Joke Collection Website - Talk about mood - Why does my mother talk so badly? I really can't stand her.

Why does my mother talk so badly? I really can't stand her.

Uh-huh, hello, in fact, many mothers are like this. When their life is not satisfactory, they place their hopes on their children. They take it out on their children when they can't satisfy her wishes. I'm almost 30, and my mother still says so. I've been like you since I was a child. She always felt that she was good, that others were bad, and that they didn't fit her heart at all, so she began to get angry with others. My dad just endured her all the year round and defended her a little, and the consequences were unimaginable. Throw things, hit people, and say what hurts the most.

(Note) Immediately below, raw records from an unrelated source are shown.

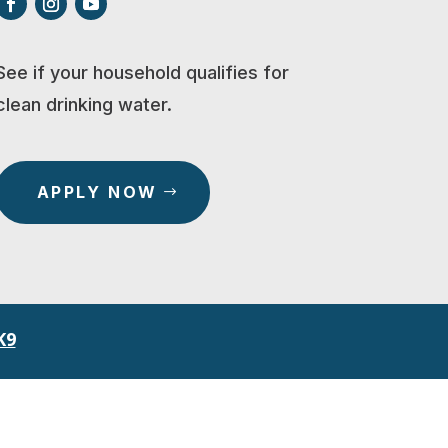
See if your household qualifies for
clean drinking water.
APPLY NOW
K9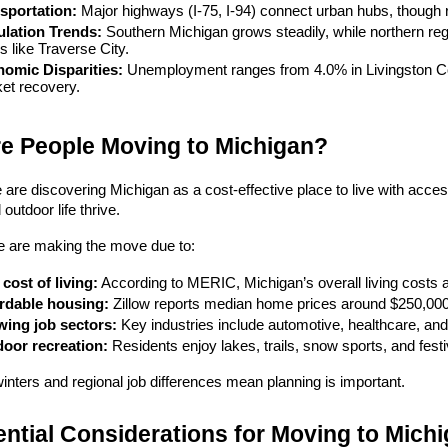
sportation:
 Major highways (I-75, I-94) connect urban hubs, though ru
lation Trends:
 Southern Michigan grows steadily, while northern reg
s like Traverse City.
omic Disparities:
 Unemployment ranges from 4.0% in Livingston Cou
et recovery.
e People Moving to Michigan?
are discovering Michigan as a cost-effective place to live with access t
outdoor life thrive.
 are making the move due to:
cost of living:
 According to MERIC, Michigan’s overall living costs 
rdable housing:
 Zillow reports median home prices around $250,00
ing job sectors:
 Key industries include automotive, healthcare, and
oor recreation:
 Residents enjoy lakes, trails, snow sports, and festi
 winters and regional job differences mean planning is important.
ntial Considerations for Moving to Mich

I was depressed and thought about suicide. I thought I was dead, so you don't have to scold me and let her regret it for life. But every time I can't do it, another voice says, "So-and-so, you just left willingly? Don't you have a lot to do? " I've thought a lot, so I won't think about it for the time being. When I'm older, I'll find her pathetic, pathetic and hateful. Sadly, she has never lived a good life for herself all her life, pinning her hopes on me, controlling me and taking care of me all day. What is hateful is that she can't control her emotions, get angry with others and speak ill of others all day, but she doesn't realize her own bad.

I sometimes lose my temper. When I say husband, it's very similar to what my mother said when I was a child. I realized that I didn't want to be like her. She has lived half her life, so I still have a good time. We can't punish ourselves with the mistakes of others. I want to change myself, make myself excellent, find some books to adjust my emotions, study this course, and learn to control my emotions first, because besides my mother, I will also learn to control my emotions in my life. I am also learning slowly, and this learning process will be repeated, but as long as you realize that you are emotional, you must change for the better. I can't change her in my life anyway. I will also educate my children and get along with my husband in the future, so start from myself. Let's cheer together. I hope you can find a way that suits you. I wish you happiness and health forever.